Aliran filsafat yang menitikberatkan pengalaman inderawi sebagai sumber utama, asal-usul atau batasan pengenalan maupun pengetahuan ma­nusia. Aliran ini mulai dikembangkan sekitar abad ke-17 dan 18 oleh filsuf Inggris (termasuk Britania, Skotlandia, dan Irlandia). Empirisme merupakan re­aksi atas rasionalisme, yakni aliran filsafat yang meng­abaikan segi empirik, pengalaman pengetahuan ma­nusia dan terlampau mengagungkan pikiran atau ra­sio manusia. Rasionalisme beranggapan bahwa pengenalan pengetahuan manusia sejati berasal dari ra­sio, sehingga pengenalan dan pengetahuan inderawi
hanyalah suatu pengenalan, berbeda dengan empiris­me yang beranggapan bahwa sumber utama dan asal-usul pengetahuan manusia adalah pengalaman. Pe­ngalaman di sini tidak hanya pengalaman lahiriah yang menyangkut dunia tetapi juga pengalaman ba­tiniah yang menyangkut pribadi manusia. Kaum empi­ris menolak pengetahuan berdasarkan pengetahuan yang mengabaikan pengalaman sekarang atau penga­laman yang akan datang. Mereka juga menyangkal adanya pengetahuan berdasarkan intuisi ataupun pe­ngetahuan bawaan. Menurut mereka pengetahuan yang paling jelas dan sempurna adalah pencerapan inderawi yang berarti tidak hanya melihat, meraba, mendengar, dan mencium, tetapi juga semacam indera batin (pengalaman batin bila sadar akan diri sendiri, daya ingatan, dil). Mereka berpendapat bahwa akal budi hanya memadukan pengalaman-pengalaman in­derawi.
Aliran ini dirintis oleh Francis Bacon de Verulam (1561-1626) yang mengatakan bahwa pengetahuan akan maju jika menggunakan cara kerja yang baik, yaitu melalui pengamatan, pemeriksaan, percobaan, pengaturan, dan penyusunan. Thomas Hobbes (1588- 1679) berpandangan lebih jelas, yaitu bahwa penga­laman adalah permulaan, dasar segala pengenalan. Pengenalan intelektual tidak lebih daripada perhitung­an, penggabungan data inderawi dengan cara berbeda- beda. John Locke (1632-1704) menegaskan bahwa pengalaman adalah satu-satunya sumber pengenalan. Akal budi manusia sama sekali tidak dibekali ide bawaan. Akal budi bagai sehelai kertas putih ko­song yang akan terisi dan ditulisi dengan pengalaman inderawi. Ia membedakan pengalaman lahiriah dan batiniah. Tokoh empirisme yang pantas disebut ada­lah George Berkeley (1685-1753), filsuf Irlandia, yang mengetengahkan “idealisme pengamatan”, artinya se­gala pengetahuan manusia didasarkan atas pengamat­an. Karena pengamatan itu selalu bersifat konkret, maka anggapan umum sama sekali tidak ada. Dunia luar tergantung sepenuhnya pada pengamatan subjek yang mengamati.

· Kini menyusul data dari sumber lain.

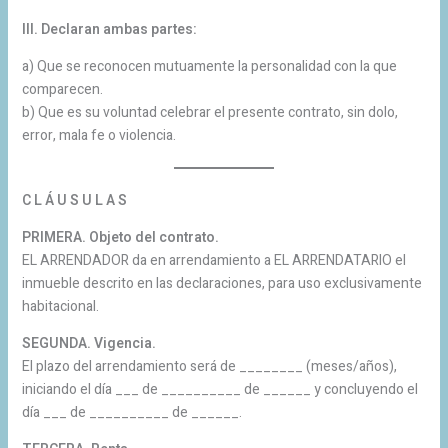
III. Declaran ambas partes:
a) Que se reconocen mutuamente la personalidad con la que
comparecen.
b) Que es su voluntad celebrar el presente contrato, sin dolo,
error, mala fe o violencia.
C L Á U S U L A S
PRIMERA. Objeto del contrato.
EL ARRENDADOR da en arrendamiento a EL ARRENDATARIO el
inmueble descrito en las declaraciones, para uso exclusivamente
habitacional.
SEGUNDA. Vigencia.
El plazo del arrendamiento será de ________ (meses/años),
iniciando el día ___ de __________ de ______ y concluyendo el
día ___ de __________ de ______.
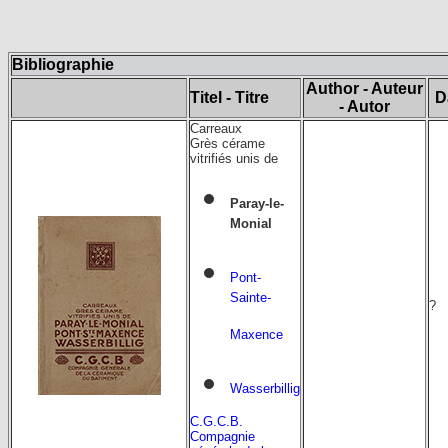
Bibliographie
Author - Auteur
Titel - Titre
D
- Autor
Carreaux
Grès cérame
vitrifiés unis de
Paray-le-
Monial
Pont-
Sainte-
?
Maxence
Wasserbillig
C.G.C.B.
Compagnie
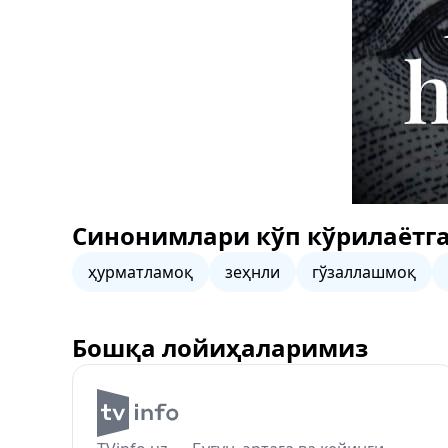
Синонимлари кўп кўрилаётга
ҳурматламоқ
зеҳнли
гўзаллашмоқ
Бошқа лойиҳаларимиз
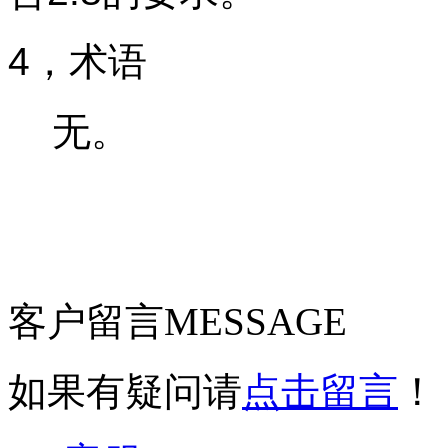
4，术语
无。
客户留言
MESSAGE
如果有疑问请
点击留言
！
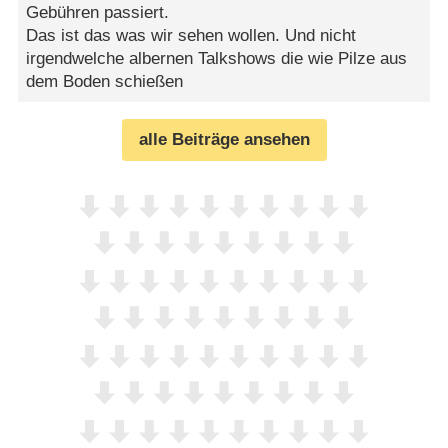
Gebühren passiert.
Das ist das was wir sehen wollen. Und nicht
irgendwelche albernen Talkshows die wie Pilze aus
dem Boden schießen
alle Beiträge ansehen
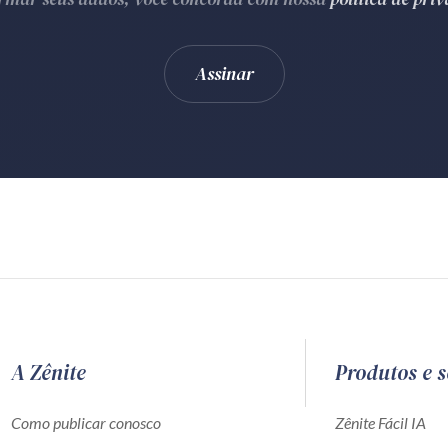
A Zênite
Produtos e s
Como publicar conosco
Zênite Fácil IA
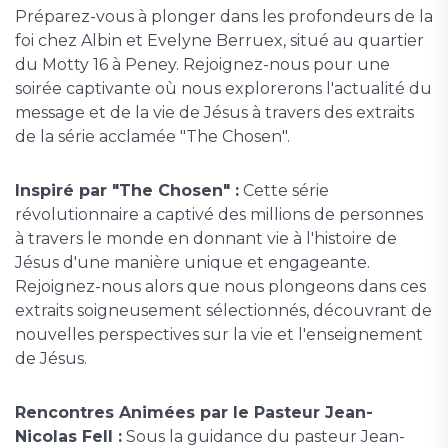
Préparez-vous à plonger dans les profondeurs de la
foi chez Albin et Evelyne Berruex, situé au quartier
du Motty 16 à Peney. Rejoignez-nous pour une
soirée captivante où nous explorerons l'actualité du
message et de la vie de Jésus à travers des extraits
de la série acclamée "The Chosen".
Inspiré par "The Chosen" :
Cette série
révolutionnaire a captivé des millions de personnes
à travers le monde en donnant vie à l'histoire de
Jésus d'une manière unique et engageante.
Rejoignez-nous alors que nous plongeons dans ces
extraits soigneusement sélectionnés, découvrant de
nouvelles perspectives sur la vie et l'enseignement
de Jésus.
Rencontres Animées par le Pasteur Jean-
Nicolas Fell :
Sous la guidance du pasteur Jean-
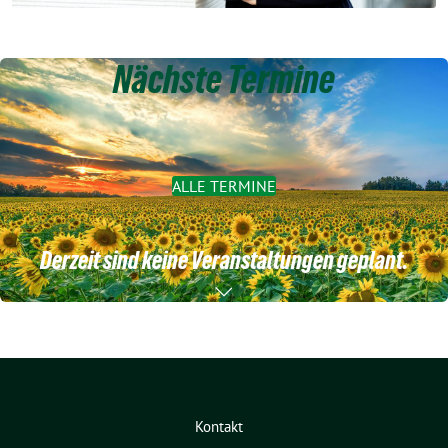
Nächste Termine
ALLE TERMINE
Derzeit sind keine Veranstaltungen geplant.
Kontakt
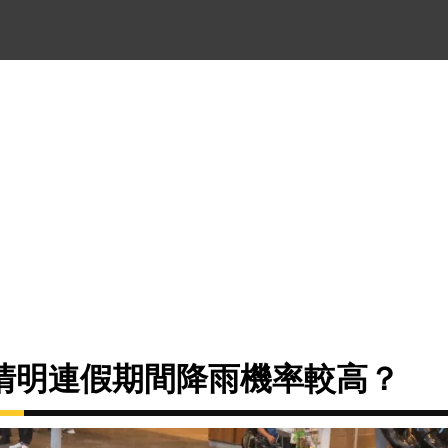
清明連假期間降雨機率較高？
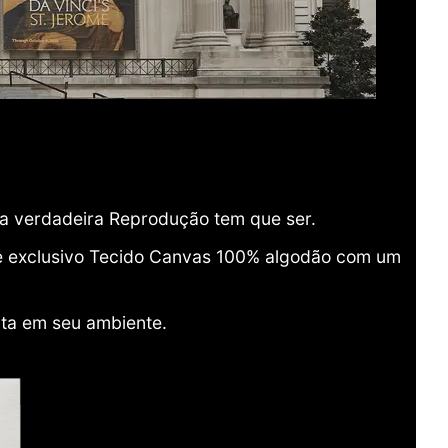
ma verdadeira Reprodução tem que ser.
o e exclusivo Tecido Canvas 100% algodão com um
ita em seu ambiente.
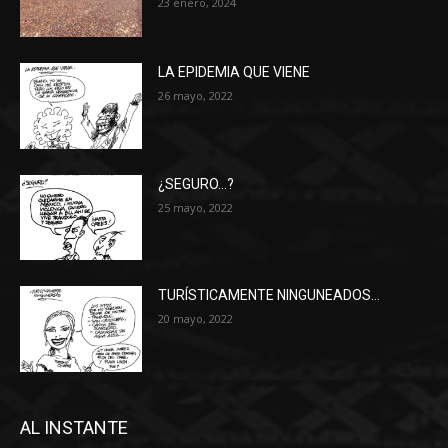
23 enero, 2024
LA EPIDEMIA QUE VIENE
26 mayo, 2022
¿SEGURO…?
25 mayo, 2022
TURÍSTICAMENTE NINGUNEADOS…
20 mayo, 2022
AL INSTANTE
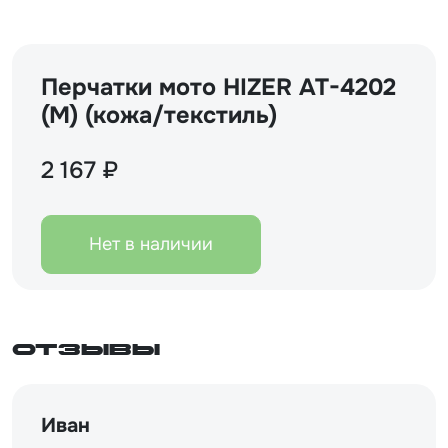
Перчатки мото HIZER AT-4202
(M) (кожа/текстиль)
2 167 ₽
Нет в наличии
Отзывы
Иван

Ungkapannya, Esse estpercipi, ber­arti sesuatu ada karena diamati. Berkeley memper­tahankan adanya ke-aku-an yang dianggap sebagai substansi rohani di samping Allah yang mengarunia­kan kepada manusia penglihatan dunia materiel yang pada dirinya sama sekali tidak ada. Empirisme men­capai puncaknya pada masa David Hume (1711-1776) yang umum disebut pencetus “empirisme radikal”.